Josh Gelinas, spokesman for the agency, says, "The taxpayers of this state did not pay for the transition here. Inmates themselves did. So this is money that they raised. And so I think taxpayers can rest assured that their money did not go to pay for this conversion."
Prison inmates have canteen accounts, made up of money the inmates had before they came to prison, they earn while there or that's given to them by family. Each prison has an Inmate Representative Council. One of its functions is to raise money for things that will benefit the entire inmate population, like sports equipment or a microwave oven for an inmate common area. In this case, the councils agreed to use inmate money to pay for $60,000 of the conversion. The remaining $20,000 was a grant from the state Department of Education for the prison system's school district.
Gelinas says that part of the grant was used to convert televisions in prison classrooms.
The state's purchasing contract meant the converter boxes cost about $30 each instead of the $50 they cost at stores. The rest of the money went to buy some new antennas and cable to connect the antennas to the TVs.
Gelinas says having access to television helps with security.
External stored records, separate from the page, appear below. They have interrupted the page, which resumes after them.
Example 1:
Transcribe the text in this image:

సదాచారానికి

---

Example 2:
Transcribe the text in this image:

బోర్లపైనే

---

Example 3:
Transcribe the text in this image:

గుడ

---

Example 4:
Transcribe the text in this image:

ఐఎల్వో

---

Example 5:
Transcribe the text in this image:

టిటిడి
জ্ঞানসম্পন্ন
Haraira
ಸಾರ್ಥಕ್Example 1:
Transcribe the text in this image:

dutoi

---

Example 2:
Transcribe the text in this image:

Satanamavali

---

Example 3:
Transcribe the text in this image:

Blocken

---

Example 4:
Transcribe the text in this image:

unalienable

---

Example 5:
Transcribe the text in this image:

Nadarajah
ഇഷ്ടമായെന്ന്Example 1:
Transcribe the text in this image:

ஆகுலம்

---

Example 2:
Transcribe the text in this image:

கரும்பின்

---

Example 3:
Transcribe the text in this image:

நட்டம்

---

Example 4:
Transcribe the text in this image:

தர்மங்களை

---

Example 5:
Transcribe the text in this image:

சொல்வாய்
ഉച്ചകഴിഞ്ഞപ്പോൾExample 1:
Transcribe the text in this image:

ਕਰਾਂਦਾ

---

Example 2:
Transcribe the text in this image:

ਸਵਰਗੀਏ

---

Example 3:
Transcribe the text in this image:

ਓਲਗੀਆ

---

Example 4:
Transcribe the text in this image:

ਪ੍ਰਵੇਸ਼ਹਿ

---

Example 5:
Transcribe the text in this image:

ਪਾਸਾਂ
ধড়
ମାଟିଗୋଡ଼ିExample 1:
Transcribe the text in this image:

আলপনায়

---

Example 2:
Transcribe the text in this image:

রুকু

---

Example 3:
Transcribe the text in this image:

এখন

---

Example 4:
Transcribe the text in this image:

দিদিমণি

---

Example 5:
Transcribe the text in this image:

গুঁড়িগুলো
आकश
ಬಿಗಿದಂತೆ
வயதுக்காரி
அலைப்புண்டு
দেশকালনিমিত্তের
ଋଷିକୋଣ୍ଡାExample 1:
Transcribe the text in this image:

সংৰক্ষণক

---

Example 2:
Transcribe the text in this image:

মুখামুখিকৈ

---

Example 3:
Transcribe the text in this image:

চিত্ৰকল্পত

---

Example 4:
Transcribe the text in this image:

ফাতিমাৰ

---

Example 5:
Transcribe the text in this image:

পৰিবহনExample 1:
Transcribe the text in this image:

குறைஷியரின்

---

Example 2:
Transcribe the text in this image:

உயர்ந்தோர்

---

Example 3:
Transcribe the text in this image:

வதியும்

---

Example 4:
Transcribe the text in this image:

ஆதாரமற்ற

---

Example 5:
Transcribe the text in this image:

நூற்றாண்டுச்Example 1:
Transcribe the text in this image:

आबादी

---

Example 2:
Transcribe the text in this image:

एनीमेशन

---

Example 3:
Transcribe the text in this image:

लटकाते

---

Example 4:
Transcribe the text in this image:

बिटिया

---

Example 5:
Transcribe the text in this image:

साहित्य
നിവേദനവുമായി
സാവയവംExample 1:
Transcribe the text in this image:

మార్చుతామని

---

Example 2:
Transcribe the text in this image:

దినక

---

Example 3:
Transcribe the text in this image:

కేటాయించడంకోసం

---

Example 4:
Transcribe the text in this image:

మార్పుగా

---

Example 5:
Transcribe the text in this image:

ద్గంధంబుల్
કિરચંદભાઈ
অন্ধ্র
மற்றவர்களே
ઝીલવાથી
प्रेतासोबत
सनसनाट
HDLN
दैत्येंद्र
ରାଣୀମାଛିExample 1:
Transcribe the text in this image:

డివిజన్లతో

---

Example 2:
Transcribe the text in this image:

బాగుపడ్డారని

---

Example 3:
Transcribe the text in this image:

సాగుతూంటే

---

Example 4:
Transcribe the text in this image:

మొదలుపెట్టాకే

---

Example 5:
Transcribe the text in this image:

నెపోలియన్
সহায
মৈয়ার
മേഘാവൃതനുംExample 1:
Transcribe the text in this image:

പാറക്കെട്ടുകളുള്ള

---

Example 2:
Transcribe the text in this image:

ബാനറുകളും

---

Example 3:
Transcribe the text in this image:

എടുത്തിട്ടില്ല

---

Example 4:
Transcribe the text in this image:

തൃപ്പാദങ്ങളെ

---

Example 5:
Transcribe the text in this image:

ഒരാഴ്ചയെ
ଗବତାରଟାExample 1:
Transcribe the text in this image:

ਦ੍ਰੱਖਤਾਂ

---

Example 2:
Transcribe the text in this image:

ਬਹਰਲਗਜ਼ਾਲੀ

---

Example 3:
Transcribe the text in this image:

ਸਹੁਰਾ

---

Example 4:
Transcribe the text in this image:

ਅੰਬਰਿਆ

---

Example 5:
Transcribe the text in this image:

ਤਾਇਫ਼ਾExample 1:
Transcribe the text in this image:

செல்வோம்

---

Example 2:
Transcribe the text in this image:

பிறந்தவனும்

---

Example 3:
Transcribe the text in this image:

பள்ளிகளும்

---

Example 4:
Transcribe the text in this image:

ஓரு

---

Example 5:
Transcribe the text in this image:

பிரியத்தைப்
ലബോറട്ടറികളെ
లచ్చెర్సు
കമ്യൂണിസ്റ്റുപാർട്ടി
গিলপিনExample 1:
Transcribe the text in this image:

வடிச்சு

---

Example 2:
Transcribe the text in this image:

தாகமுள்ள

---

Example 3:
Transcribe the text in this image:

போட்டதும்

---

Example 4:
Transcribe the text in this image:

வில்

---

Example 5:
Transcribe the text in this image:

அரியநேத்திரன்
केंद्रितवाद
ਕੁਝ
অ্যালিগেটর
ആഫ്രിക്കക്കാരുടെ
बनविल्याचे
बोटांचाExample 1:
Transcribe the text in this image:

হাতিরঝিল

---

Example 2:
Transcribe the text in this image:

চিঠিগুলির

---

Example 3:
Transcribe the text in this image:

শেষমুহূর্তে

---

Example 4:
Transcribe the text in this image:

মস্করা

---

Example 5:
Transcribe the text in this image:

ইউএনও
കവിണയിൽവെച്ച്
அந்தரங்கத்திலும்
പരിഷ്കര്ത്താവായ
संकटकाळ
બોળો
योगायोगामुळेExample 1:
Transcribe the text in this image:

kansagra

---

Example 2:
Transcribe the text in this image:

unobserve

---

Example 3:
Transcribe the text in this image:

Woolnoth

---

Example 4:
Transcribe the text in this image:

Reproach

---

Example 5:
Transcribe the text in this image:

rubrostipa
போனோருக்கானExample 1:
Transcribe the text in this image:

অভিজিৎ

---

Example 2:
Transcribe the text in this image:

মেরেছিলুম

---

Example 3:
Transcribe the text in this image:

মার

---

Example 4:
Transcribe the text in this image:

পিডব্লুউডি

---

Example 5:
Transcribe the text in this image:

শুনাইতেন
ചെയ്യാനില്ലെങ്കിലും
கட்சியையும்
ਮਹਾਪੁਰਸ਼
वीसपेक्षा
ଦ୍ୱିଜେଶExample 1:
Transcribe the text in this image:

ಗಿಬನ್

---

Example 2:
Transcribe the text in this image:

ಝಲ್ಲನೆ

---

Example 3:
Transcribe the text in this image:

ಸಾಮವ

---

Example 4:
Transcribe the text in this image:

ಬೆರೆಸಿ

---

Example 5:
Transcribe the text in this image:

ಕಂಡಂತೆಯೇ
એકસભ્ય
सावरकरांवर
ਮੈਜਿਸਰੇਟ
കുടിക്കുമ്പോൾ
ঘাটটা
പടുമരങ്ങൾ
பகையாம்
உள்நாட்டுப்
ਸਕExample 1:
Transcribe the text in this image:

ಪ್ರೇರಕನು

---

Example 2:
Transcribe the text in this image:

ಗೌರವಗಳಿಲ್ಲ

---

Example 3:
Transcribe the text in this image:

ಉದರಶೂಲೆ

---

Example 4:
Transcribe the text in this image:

"There is not a TV in each cell and there is no cable television in this prison system. I'd like to make that really clear to the citizens of the state. And we go to great lengths to make sure the 25,000 inmates in this system, about 25,000 inmates, stay busy every day, whether it's working, whether it's education, academic or vocational, or other constructive use of their time. But in any case, they're going to have free time each day to watch television. And we'd rather them watching television to occupy their time than maybe some alternatives," he says.
But why TV instead of forcing inmates to read or further their education? Gelinas says, "We do encourage them to read books. All of our institutions have libraries. They have access to books and a great many of our inmates do read. However, some of them can't read, and so they too need to know about society and current events and what's going on in the world and TV is their outlet to that."